# PNY Optima SDHC memory card won't read on MacBook Pro



## geef (Oct 3, 2009)

I've got an 8GB PNY Optima SDHC memory card. My computer would read it fine until up to a couple days ago. The camera that I use the card in can still read it, and all my files are (were) still there, so I'm inclined to believe that the problem is with the computer.

I'm completely clueless when it comes to using Macs though, just recently made the switch over. Would anybody be so kind as to give me a hand here? I've tried reformatting the card in my camera, but that didn't change anything.

Thanks in advance!


----------



## Satcomer (Oct 3, 2009)

Restart you Mac using the Reset Your PRAM procedure.  Then if you have a Mac that can except that card (you never listed your Mac) and the PRAM reset didn't fix the problem then insert the card and then launch /Applications/Utilities/Disk Utility and try to repair that disk so the Mac can read it.

Good luck.


----------



## geef (Oct 3, 2009)

Resetting the PRAM didn't work, but I'm not sure what you mean by the second part. I opened up Disk Utility (with the card inserted), and the three things listed there were: "465.8 GB Hitachi HTS545050B9SA02 Media," "Macintosh HD," and "MATSHITA DVD-R UJ-868."

I really don't know what else to tell you, I'm pretty much clueless about Macs as a whole. If you need any more information you'll have to tell me where to get it. Sorry about this.


----------



## Satcomer (Oct 3, 2009)

In Disk Utility highlight the "465.8 GB Hitachi HTS545050B9SA02 Media" (if the manufacture of the card) and then in the right window, near the bottom, select "Repair Disk" and "Repair Permissions" to see if that helps.


----------



## geef (Oct 3, 2009)

I'm pretty sure that's the hard drive, the card itself is only 8GB.

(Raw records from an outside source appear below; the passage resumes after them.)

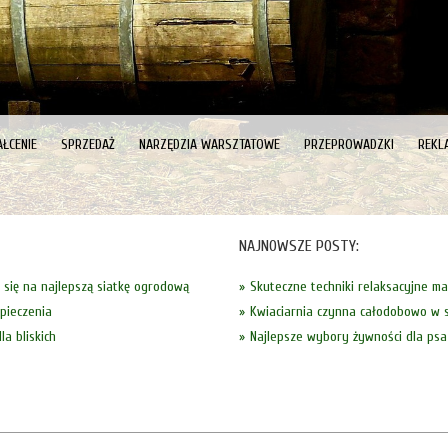
ŁCENIE
SPRZEDAŻ
NARZĘDZIA WARSZTATOWE
PRZEPROWADZKI
REKL
NAJNOWSZE POSTY:
 się na najlepszą siatkę ogrodową
Skuteczne techniki relaksacyjne m
 pieczenia
Kwiaciarnia czynna całodobowo w s
dla bliskich
Najlepsze wybory żywności dla psa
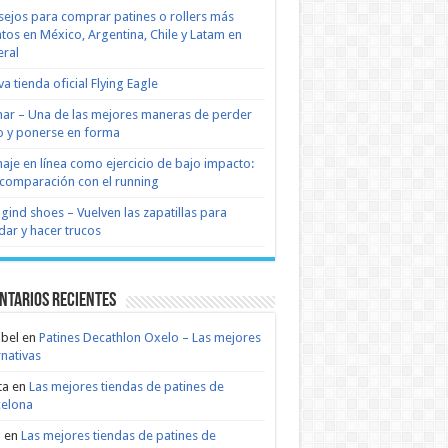
ejos para comprar patines o rollers más
tos en México, Argentina, Chile y Latam en
ral
a tienda oficial Flying Eagle
nar – Una de las mejores maneras de perder
 y ponerse en forma
naje en línea como ejercicio de bajo impacto:
comparación con el running
 gind shoes – Vuelven las zapatillas para
dar y hacer trucos
ntarios recientes
bel
en
Patines Decathlon Oxelo – Las mejores
rnativas
ta
en
Las mejores tiendas de patines de
celona
n
en
Las mejores tiendas de patines de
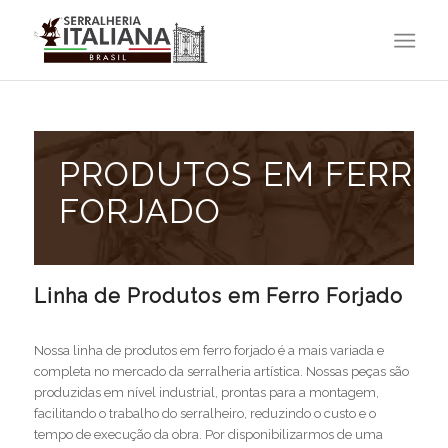
PRODUTOS EM FERRO
FORJADO
Linha de Produtos em Ferro Forjado
Nossa linha de produtos em ferro forjado é a mais variada e
completa no mercado da serralheria artística. Nossas peças são
produzidas em nível industrial, prontas para a montagem,
facilitando o trabalho do serralheiro, reduzindo o custo e o
tempo de execução da obra. Por disponibilizarmos de uma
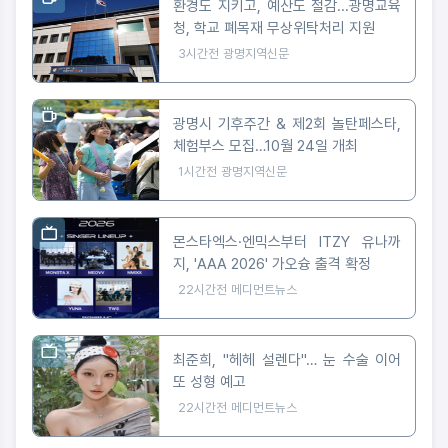
환경도 지키고, 예산도 절감...광명교육
청, 학교 폐목재 무상위탁처리 지원
3시간전
광명지역신문
광명시 기후주간 & 제2회 놀탄페스타,
체험부스 모집…10월 24일 개최
1시간전
광명지역신문
몬스타엑스·엔믹스부터 ITZY 유나까
지, 'AAA 2026' 가오슝 출격 확정
22시간전
메디먼트뉴스
최준희, "헤헤 설렌다"… 눈 수술 이어
또 성형 예고
22시간전
메디먼트뉴스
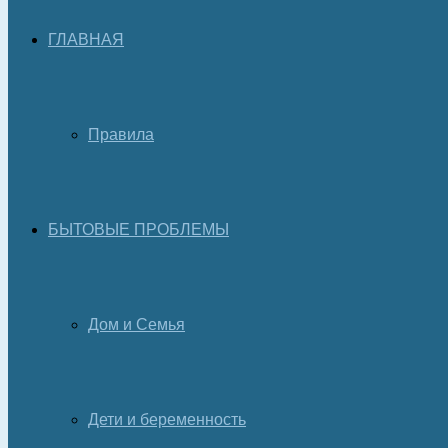
ГЛАВНАЯ
Правила
БЫТОВЫЕ ПРОБЛЕМЫ
Дом и Семья
Дети и беременность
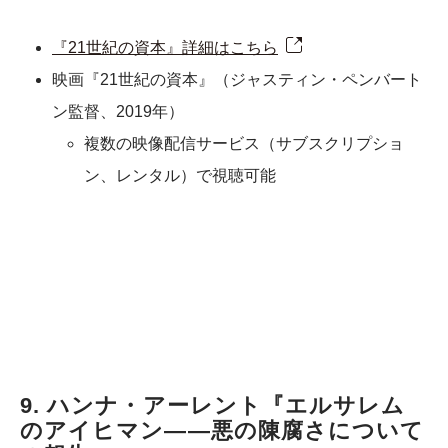
『21世紀の資本』詳細はこちら
映画『21世紀の資本』（ジャスティン・ペンバート
ン監督、2019年）
複数の映像配信サービス（サブスクリプショ
ン、レンタル）で視聴可能
9. ハンナ・アーレント『エルサレム
のアイヒマン――悪の陳腐さについて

Regardless, "Repair Disk" is grayed out. I'll do "Repair Permissions" though.


----------



## ex2bot (Oct 3, 2009)

Welcome to MacOSX.com!

I take it you have one of the new MacBook Pros that has the SD card slot, right? Don't forget you have 90 days of tech support included with the machine. It may be a defective card slot. Do you have another card you can try to attempt to rule out a formatting issue?

Bot


----------



## geef (Oct 3, 2009)

Yeah, it's one of the new ones with the SD card slot. It worked fine until a couple days ago, which is why I don't understand why it just randomly stopped working. I don't have another card that I can use though, which is unfortunate. 

Thanks for the replies.


----------



## geef (Oct 6, 2009)

Still looking for some help. I tried the card on a friend's computer and it works perfectly, so the issue is definitely with my computer.


----------



## Satcomer (Oct 6, 2009)

geef said:


> Still looking for some help. I tried the card on a friend's computer and it works perfectly, so the issue is definitely with my computer.



If the Mac is less than 90 days take it into an Apple Store and take it to a Genius.  If you can't get to a store, call Apple Support.


----------



## geef (Oct 6, 2009)

Alright, I was afraid I'd have to do that. Thanks.


----------